Sanctifying Emotion

In academic circles broadly, and theological circles specifically, emotion has a bad reputation. There are efforts to shut down feelings so that pure, logical thought can prevail. Today I am saying, “Enough!”

People who study theology of the Christian faith base their foundational beliefs in the writings of faith bound together in the Bible. Scripture is full of feeling, both human and divine, and in no corner of the Holy text are we instructed to stop having emotion in order to be in right relationship with God.

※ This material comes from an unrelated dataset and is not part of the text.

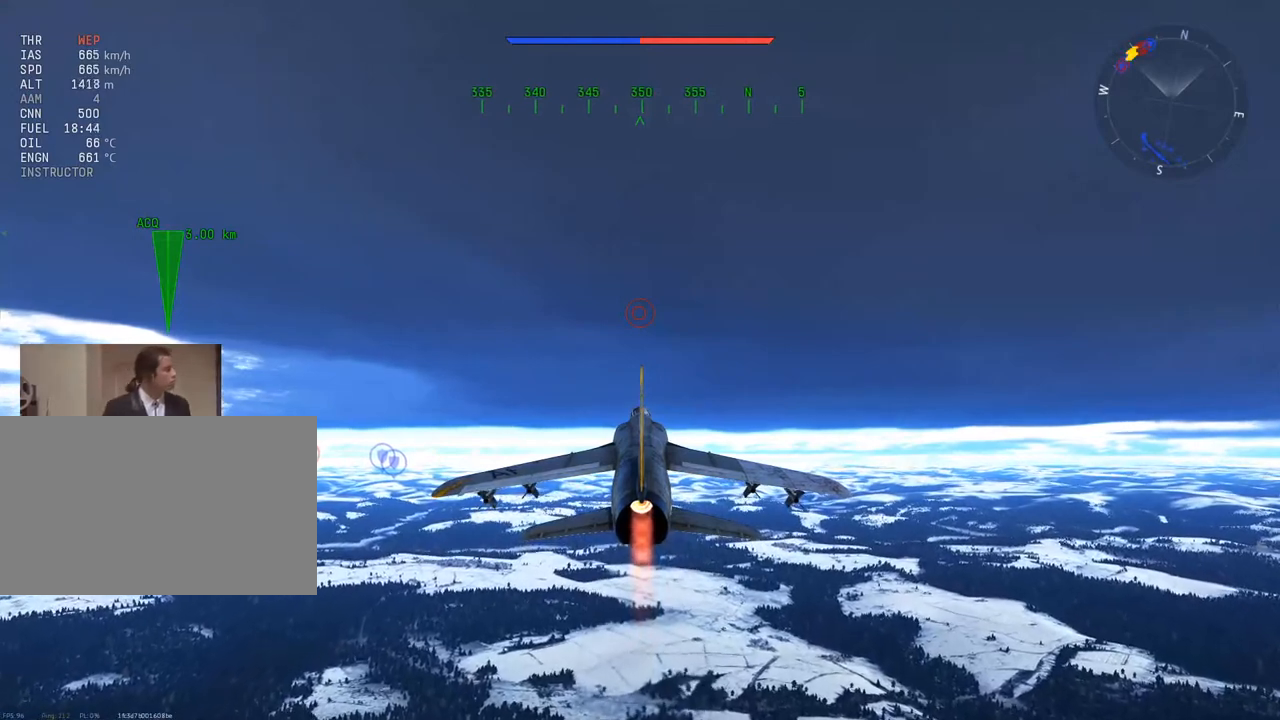
{"keys": ["c", "w"], "mouse": [], "mouse_move": "still", "events": []}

From the first chapter of the first book in our scriptures we find God expressing great emotion as creation leaps to order at the Word of God. At every stage, God pronounces creation “good.” When God finishes on the sixth day, creation is pronounced “Very good!” This is not a mathematical statement. It is not a cold, reasoned proposition. It is the enthusiastic, joy-filled, emotional proclamation of our God who delights in what has been made!

Throughout the first testament, the Jewish scriptures declare God’s delight, anger, sadness, frustration, eagerness, disgust, and hope. These are statements of deeply felt, and unapologetically expressed emotion.

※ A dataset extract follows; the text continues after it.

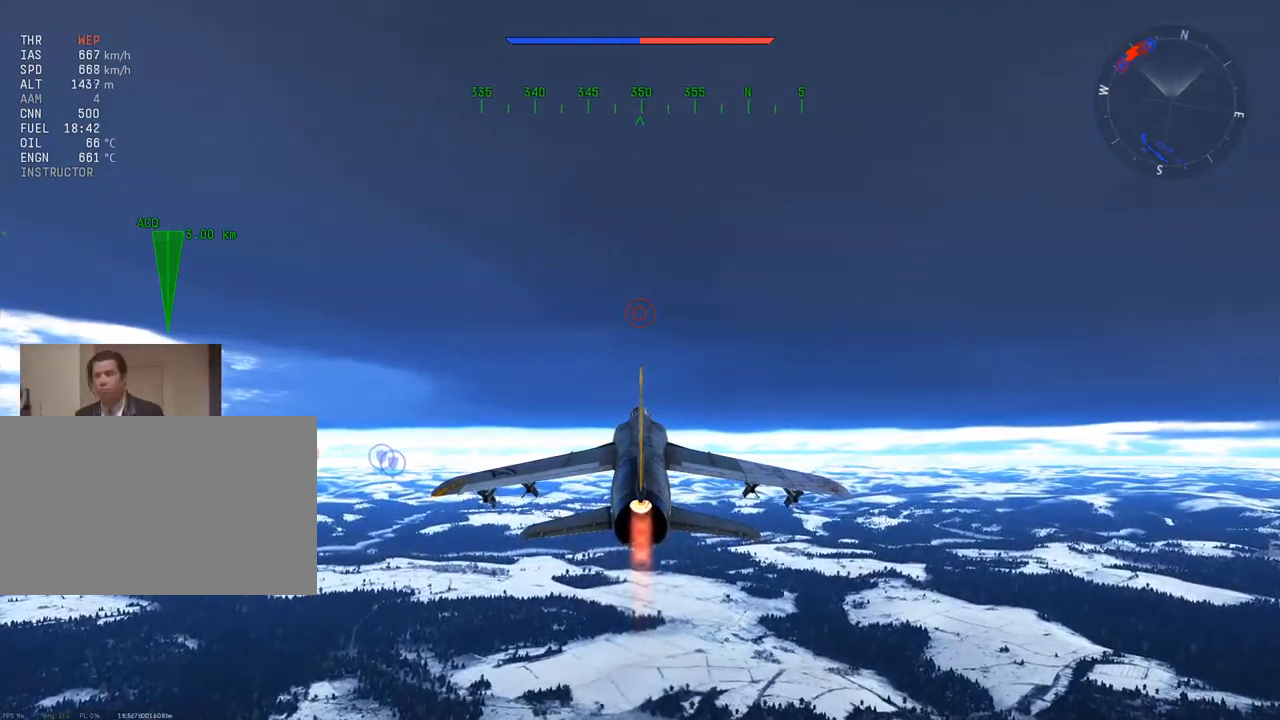
{"keys": ["c", "w"], "mouse": [], "mouse_move": "still", "events": []}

If we zero-in on the life of Jesus, we see the very same emotions experienced by God-made-flesh. Jesus is puzzled, joyous, compassionate, angry, frustrated, sorrowful, and apprehensive. He weeps. He smiles. I can almost hear him laugh as he calls out to his disciples in the boat in John 21, “Hey guys, did you catch anything yet?”

All of this emotion from a God who created us, made us in the Divine image, and longs for connection with us enough to dwell among us. And what is irksome to me today is the denial of these same emotions expressed by humans as we explore and puzzle out who this God is, and how to join Heaven’s work on earth.

Logic is useful. It is necessary. It is a wonderful tool and gift from God to be able to think with a measure of objectivity. Cold logic, used while denying our humanity and the humanity of others, is deadly. (This is why so many are afraid of artificial intelligence.)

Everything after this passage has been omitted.